As is a common refrain when it comes to the sale of beverage alcohol in Ontario, Noll's plans don't come without some degree of red tape. Current laws, for example, state that in order to have an on-site retail store, Brickworks Ciderhouse will need five acres of fruit trees attached to the property. While that might sound crazy, he's optimistic that his Don Valley orchard will someday help him meet that requirement, but it will take a full five years before any orchard is ready for production and his plan can start to....uh...bear fruit (sorry).
"We are currently working with the city to try and make this a reality," he says. "Just Imagine, apple picking in downtown Toronto."
And so Noll is working toward a cider house in the Brickworks that he hopes will stand as a flagship for craft ciders in Canada. There will be a small menu of local food available that pairs with the different ciders, a small general store, and, of course, an onsite cidery. The plan is to get started this winter in order to open the doors for the spring of 2015.
In the meantime, Brickworks Ciderhouse is using a blend of apples from Georgian bay and Niagara region micro-climates and is crafting its cider at a commercial cidery in North Toronto. Their first release, Batch 1904, is a UK-style dry cider, and is named after the fire of 1904 that burned Toronto to the ground.
The name is intended to honour the city's ability to continue to stand tall in the 100 years since that fire (interestingly, most of the bricks that were used to rebuild Toronto after that fire were made at the cidery's future home, the Brick Works).

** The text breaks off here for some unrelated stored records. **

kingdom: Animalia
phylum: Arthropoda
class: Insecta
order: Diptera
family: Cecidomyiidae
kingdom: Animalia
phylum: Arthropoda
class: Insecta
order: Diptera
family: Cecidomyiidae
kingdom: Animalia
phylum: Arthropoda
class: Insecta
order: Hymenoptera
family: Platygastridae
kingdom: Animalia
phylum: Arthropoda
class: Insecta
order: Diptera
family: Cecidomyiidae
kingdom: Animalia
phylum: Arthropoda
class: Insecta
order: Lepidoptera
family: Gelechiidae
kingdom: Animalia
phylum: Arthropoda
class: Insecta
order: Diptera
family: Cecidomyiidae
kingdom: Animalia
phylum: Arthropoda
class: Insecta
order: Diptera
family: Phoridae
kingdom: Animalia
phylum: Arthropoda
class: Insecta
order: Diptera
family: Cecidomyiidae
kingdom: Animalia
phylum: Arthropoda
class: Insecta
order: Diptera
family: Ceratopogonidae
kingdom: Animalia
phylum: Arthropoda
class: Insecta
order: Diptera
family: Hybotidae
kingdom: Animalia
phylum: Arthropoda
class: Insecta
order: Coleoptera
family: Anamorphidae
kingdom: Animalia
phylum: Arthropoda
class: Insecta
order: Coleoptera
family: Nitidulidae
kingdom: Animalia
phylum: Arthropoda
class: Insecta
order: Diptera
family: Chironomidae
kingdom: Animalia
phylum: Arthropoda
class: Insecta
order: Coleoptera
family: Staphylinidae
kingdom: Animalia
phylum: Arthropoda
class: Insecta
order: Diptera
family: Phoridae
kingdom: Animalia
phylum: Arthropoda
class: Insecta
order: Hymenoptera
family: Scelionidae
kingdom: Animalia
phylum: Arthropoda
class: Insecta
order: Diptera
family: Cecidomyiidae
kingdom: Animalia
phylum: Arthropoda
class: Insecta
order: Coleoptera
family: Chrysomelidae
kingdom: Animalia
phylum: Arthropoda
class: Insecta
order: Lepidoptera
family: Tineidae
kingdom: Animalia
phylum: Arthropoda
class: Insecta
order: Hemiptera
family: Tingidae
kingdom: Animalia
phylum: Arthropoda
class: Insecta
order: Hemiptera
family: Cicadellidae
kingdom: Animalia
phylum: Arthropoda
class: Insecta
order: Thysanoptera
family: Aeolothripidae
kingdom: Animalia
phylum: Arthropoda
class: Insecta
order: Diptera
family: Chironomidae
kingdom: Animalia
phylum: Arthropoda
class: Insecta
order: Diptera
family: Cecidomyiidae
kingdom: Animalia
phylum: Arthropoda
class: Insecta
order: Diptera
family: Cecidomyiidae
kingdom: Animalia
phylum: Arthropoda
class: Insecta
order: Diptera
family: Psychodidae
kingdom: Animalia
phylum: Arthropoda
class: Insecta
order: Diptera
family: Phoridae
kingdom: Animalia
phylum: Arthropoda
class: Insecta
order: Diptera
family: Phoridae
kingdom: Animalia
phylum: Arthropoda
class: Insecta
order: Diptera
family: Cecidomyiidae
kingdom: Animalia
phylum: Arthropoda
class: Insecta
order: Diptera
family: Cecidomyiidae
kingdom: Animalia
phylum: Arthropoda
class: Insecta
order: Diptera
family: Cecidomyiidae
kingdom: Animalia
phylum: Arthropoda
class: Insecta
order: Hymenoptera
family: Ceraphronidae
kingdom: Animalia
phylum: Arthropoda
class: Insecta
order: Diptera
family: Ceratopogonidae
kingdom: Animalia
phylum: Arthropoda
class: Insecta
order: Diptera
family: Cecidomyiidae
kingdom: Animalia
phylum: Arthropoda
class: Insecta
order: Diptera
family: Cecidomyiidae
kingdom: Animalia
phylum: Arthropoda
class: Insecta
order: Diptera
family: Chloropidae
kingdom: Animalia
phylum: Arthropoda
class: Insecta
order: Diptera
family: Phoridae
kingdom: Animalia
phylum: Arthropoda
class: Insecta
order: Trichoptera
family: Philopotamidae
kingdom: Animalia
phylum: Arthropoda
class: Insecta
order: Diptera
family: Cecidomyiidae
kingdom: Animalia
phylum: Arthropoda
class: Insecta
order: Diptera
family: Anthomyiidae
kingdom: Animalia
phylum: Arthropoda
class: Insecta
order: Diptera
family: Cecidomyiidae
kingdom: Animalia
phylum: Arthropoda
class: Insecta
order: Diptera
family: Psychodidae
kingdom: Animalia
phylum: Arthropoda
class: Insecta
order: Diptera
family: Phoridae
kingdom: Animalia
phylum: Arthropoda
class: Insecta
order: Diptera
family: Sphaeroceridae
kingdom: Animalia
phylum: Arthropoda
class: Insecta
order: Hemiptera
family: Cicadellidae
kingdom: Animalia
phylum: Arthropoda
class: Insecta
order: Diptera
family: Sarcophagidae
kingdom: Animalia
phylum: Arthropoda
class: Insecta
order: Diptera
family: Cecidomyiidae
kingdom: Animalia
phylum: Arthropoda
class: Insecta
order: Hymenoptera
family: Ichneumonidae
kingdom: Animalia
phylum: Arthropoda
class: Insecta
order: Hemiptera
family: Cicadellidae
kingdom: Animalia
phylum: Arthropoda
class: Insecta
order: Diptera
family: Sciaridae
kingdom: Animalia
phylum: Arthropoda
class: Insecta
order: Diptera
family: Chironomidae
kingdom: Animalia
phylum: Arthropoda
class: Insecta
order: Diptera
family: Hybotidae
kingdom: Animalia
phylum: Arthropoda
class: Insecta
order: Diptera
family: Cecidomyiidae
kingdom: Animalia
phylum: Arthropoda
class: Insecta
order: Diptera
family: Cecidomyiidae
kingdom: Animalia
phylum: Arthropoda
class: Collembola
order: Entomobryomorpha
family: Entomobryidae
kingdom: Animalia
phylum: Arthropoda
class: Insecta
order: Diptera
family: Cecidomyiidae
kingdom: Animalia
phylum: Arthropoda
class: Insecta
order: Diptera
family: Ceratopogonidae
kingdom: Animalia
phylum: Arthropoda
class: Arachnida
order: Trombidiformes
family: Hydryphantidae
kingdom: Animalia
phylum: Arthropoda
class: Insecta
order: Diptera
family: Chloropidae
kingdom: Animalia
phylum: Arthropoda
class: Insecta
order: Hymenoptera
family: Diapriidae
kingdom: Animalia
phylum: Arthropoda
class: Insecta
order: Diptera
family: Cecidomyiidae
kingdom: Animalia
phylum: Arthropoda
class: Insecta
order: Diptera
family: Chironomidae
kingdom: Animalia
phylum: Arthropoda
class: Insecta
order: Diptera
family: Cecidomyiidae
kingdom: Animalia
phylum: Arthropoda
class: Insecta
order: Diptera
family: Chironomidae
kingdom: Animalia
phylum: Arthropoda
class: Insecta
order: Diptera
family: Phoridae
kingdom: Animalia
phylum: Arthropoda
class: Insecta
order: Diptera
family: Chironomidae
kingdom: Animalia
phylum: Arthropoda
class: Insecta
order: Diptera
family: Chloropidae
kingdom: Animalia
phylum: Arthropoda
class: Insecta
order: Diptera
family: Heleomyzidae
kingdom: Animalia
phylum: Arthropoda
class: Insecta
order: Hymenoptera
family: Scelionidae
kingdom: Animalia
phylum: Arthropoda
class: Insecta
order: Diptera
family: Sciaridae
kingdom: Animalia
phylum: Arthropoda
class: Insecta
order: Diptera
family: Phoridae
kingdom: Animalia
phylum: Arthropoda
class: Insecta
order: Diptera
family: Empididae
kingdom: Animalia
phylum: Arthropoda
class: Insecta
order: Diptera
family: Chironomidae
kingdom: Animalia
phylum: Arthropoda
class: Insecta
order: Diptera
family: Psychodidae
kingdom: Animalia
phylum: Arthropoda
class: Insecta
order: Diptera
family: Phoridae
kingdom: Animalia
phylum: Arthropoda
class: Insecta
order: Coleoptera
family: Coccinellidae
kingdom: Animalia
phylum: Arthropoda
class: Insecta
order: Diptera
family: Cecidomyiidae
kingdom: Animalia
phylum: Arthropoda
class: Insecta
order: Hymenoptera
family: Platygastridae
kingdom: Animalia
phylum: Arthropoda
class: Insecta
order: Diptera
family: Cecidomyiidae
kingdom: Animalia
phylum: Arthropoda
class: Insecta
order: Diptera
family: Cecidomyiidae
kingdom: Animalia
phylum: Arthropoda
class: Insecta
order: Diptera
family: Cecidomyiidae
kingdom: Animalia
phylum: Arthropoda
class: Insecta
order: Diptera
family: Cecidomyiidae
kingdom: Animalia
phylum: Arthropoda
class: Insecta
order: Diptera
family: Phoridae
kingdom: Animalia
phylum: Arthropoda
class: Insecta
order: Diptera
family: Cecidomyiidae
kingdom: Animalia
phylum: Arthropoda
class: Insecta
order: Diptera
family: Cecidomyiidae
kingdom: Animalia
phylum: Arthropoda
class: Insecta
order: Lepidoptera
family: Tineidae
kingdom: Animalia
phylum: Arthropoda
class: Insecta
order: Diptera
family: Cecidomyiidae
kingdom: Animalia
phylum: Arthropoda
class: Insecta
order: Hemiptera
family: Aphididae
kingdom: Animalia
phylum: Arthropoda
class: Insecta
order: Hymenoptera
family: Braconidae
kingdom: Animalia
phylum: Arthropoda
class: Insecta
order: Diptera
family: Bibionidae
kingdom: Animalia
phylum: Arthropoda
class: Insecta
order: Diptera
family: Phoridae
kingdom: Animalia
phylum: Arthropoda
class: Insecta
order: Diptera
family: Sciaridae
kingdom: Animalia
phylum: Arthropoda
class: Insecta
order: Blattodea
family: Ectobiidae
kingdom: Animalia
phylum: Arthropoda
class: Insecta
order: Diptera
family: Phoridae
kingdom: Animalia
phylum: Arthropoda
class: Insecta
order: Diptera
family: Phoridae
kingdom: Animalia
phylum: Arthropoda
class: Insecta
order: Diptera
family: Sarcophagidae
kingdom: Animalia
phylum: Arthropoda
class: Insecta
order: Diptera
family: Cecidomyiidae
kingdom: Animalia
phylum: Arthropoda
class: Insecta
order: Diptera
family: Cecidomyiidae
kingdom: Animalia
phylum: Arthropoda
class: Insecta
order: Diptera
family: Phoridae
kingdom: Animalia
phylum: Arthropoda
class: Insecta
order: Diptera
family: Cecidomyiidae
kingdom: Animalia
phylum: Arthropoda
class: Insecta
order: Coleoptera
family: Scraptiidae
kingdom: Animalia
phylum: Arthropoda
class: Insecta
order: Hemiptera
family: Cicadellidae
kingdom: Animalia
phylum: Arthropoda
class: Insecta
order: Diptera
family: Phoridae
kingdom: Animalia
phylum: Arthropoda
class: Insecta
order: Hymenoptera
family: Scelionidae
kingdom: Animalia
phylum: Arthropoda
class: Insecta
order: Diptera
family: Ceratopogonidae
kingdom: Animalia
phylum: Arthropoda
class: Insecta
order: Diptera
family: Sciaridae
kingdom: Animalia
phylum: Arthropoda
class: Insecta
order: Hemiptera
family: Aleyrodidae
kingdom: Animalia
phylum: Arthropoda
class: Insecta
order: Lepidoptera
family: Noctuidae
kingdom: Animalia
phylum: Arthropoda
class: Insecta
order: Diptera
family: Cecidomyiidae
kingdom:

But you won't have to wait until the Brickworks Ciderhouse opens to try Batch 1904. Noll tells me he's on track for a product launch during the May 2-4 long weekend when you'll be able to find 473mL cans of his cider for $3.10/can in most LCBOs. He also says he expects to be available in Toronto pubs and bars, so if you like Batch 1904, you'll have plenty of places to get it while you wait for the city's first cidery to open its doors.